(Stored items)
____________

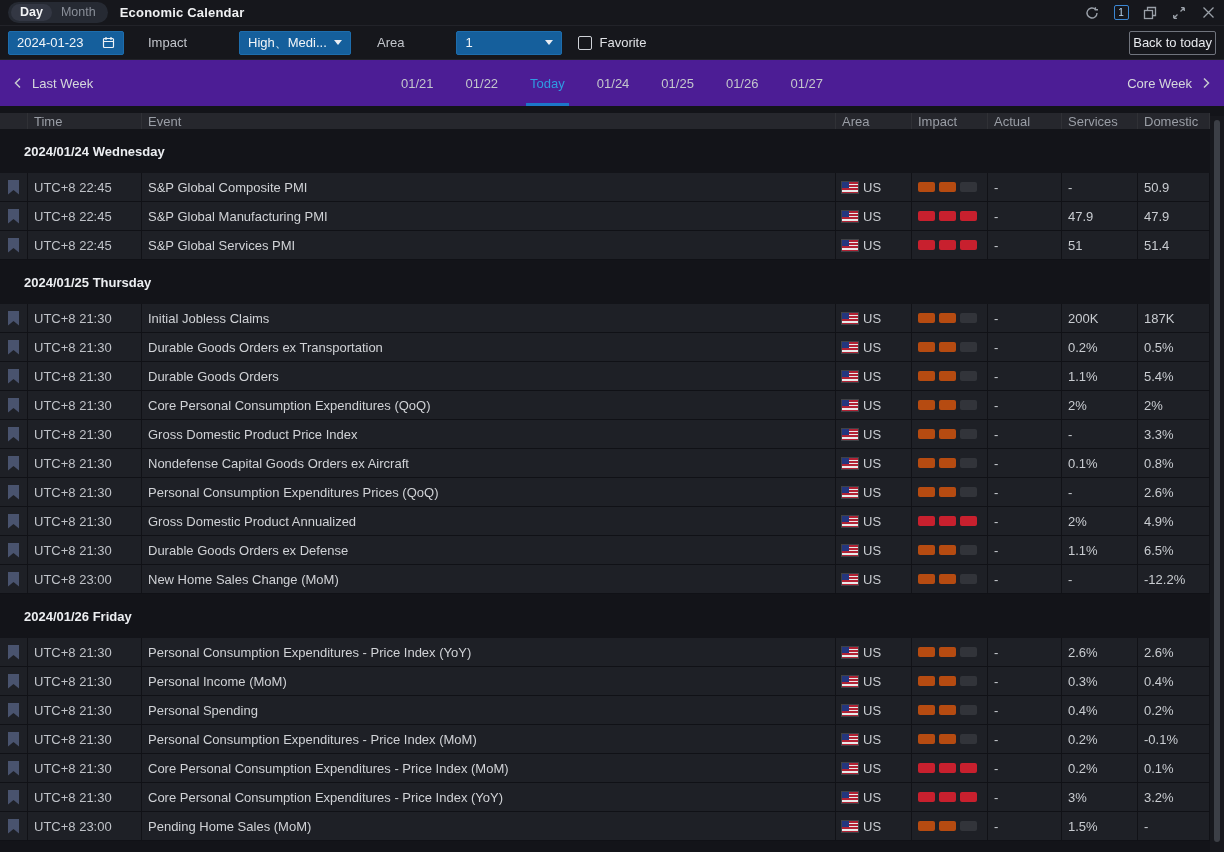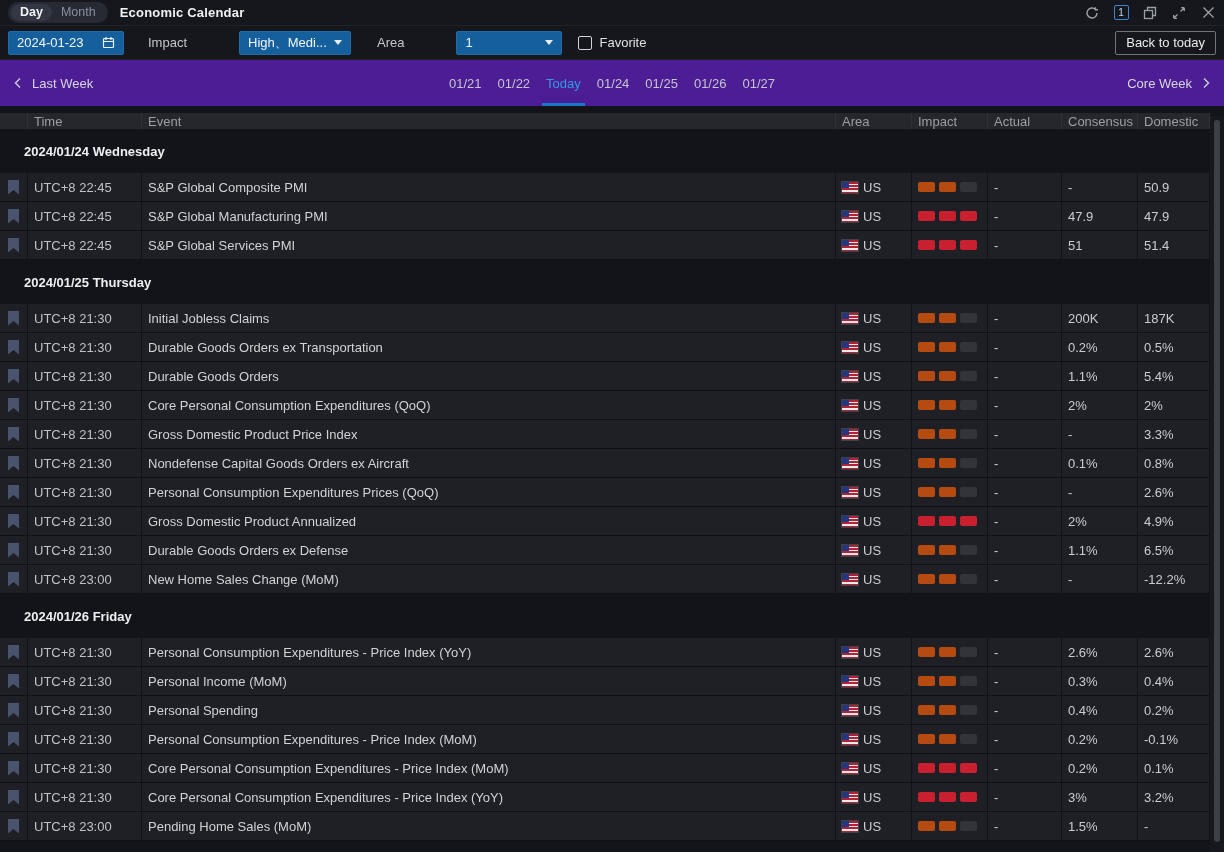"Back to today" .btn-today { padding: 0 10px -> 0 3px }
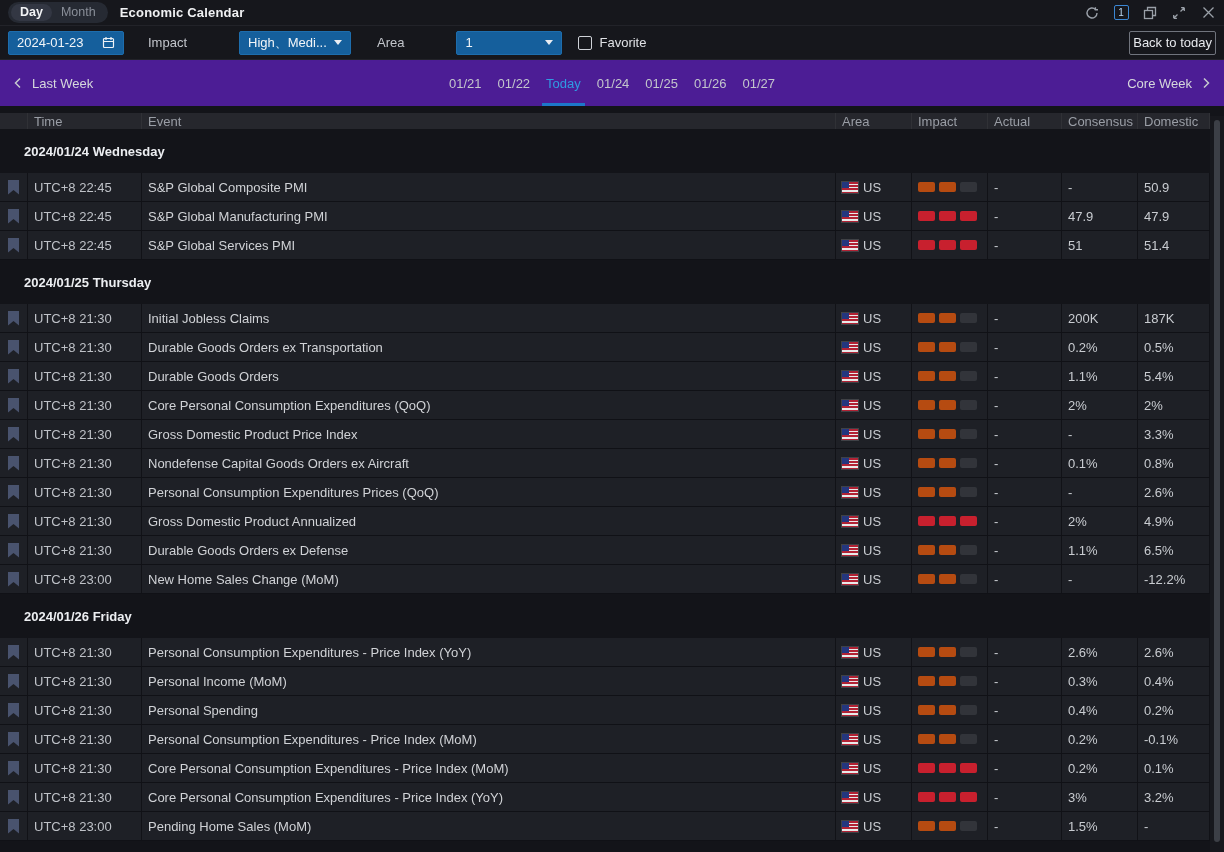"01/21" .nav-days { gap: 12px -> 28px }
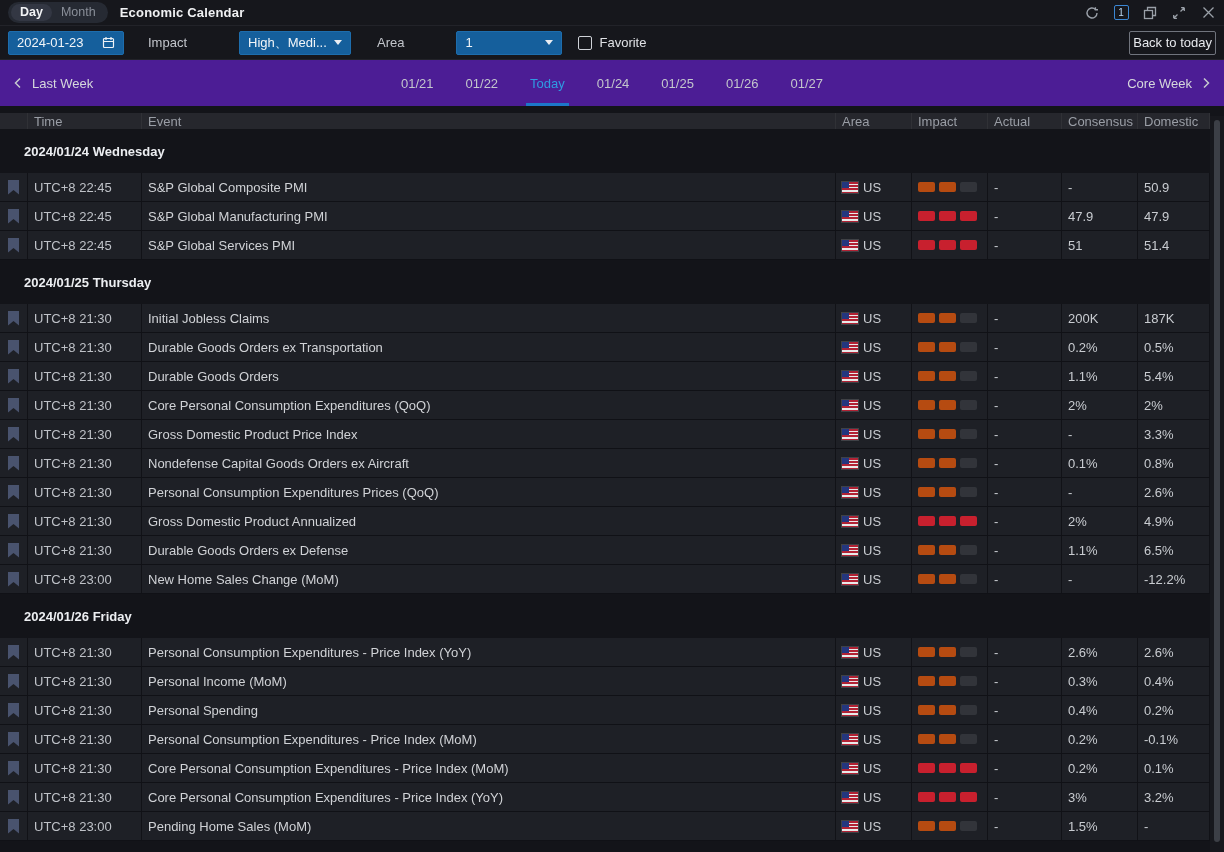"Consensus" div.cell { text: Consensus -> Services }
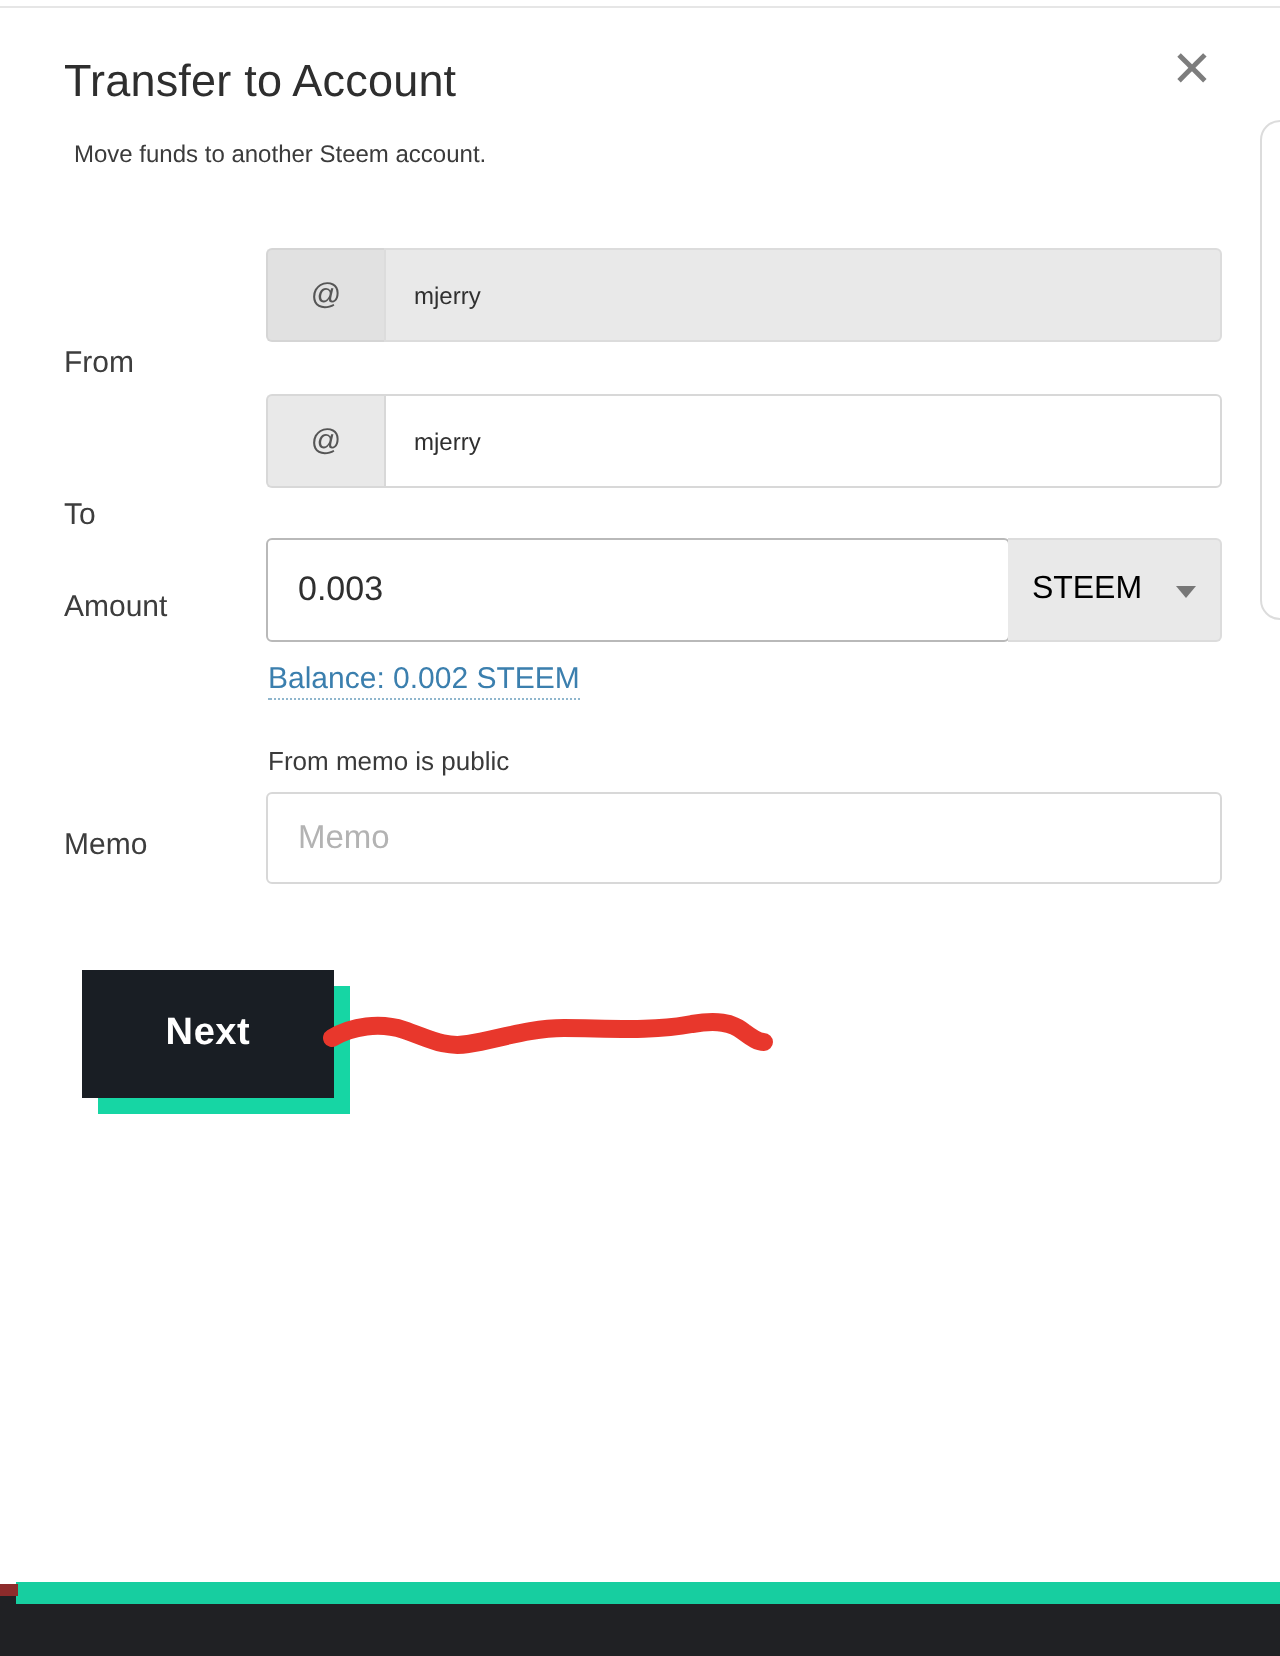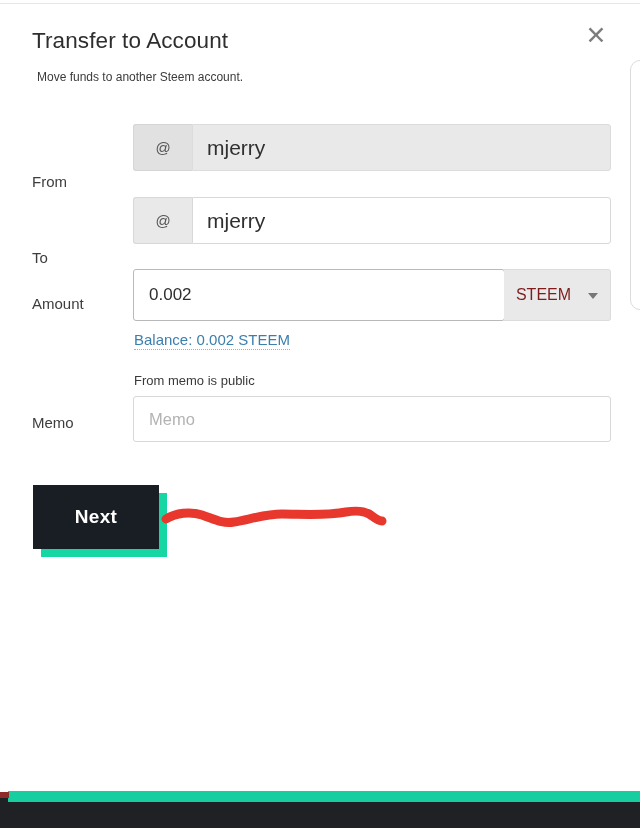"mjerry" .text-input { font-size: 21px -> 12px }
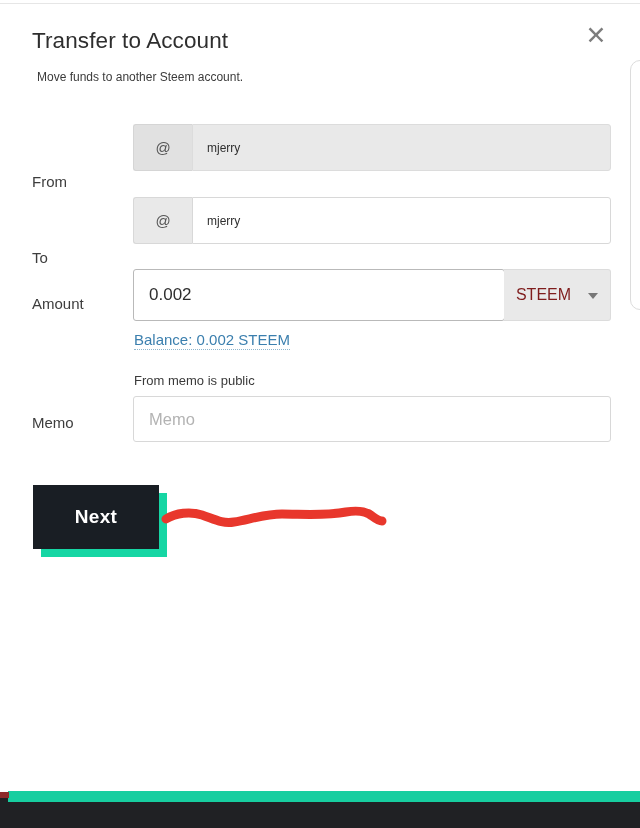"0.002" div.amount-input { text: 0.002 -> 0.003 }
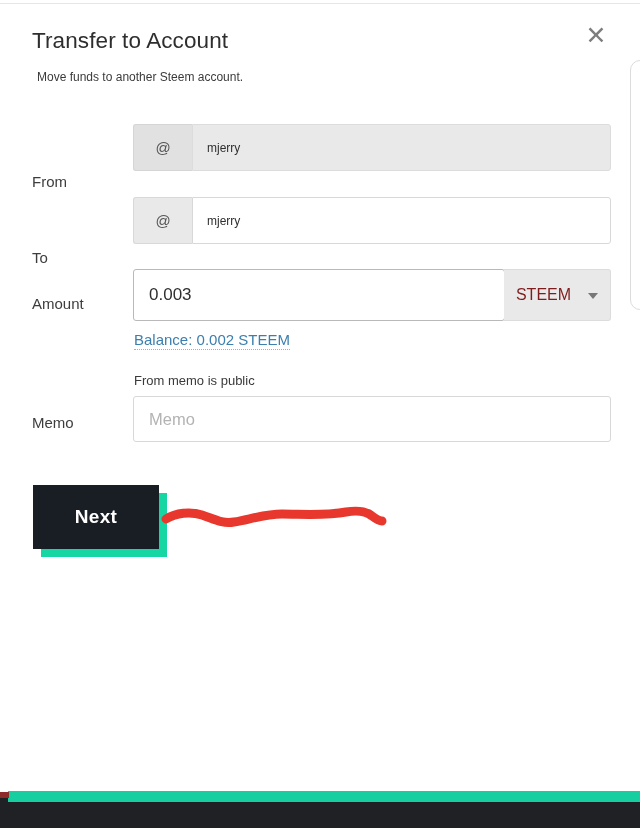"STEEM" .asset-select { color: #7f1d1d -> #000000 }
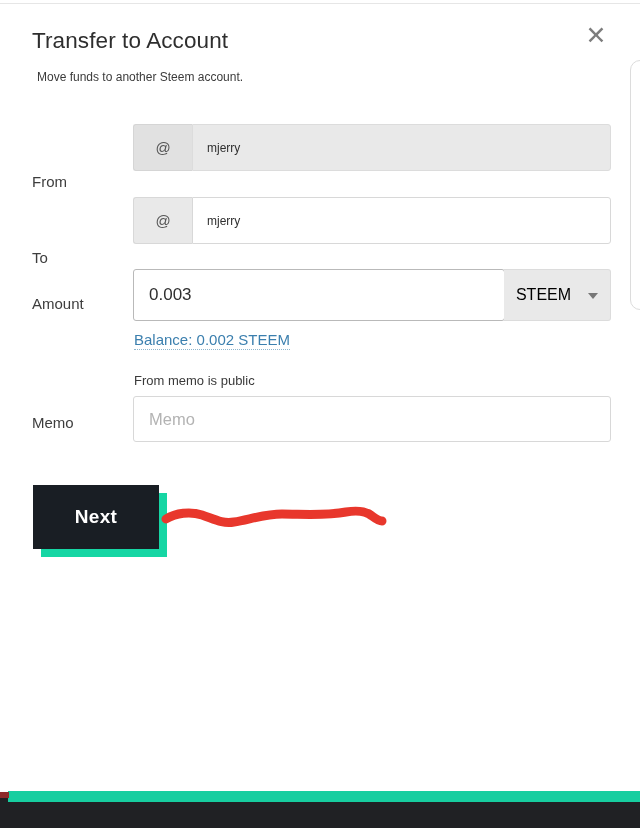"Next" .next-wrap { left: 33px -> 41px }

____________

● **Task details**
An exact copy of every entry above is needed, minus the pictures.

● **Answer to this problem**
"Back to today" .btn-today { padding: 0 10px -> 0 3px }
"01/21" .nav-days { gap: 12px -> 28px }
"Consensus" div.cell { text: Consensus -> Services }
"mjerry" .text-input { font-size: 21px -> 12px }
"0.002" div.amount-input { text: 0.002 -> 0.003 }
"STEEM" .asset-select { color: #7f1d1d -> #000000 }
"Next" .next-wrap { left: 33px -> 41px }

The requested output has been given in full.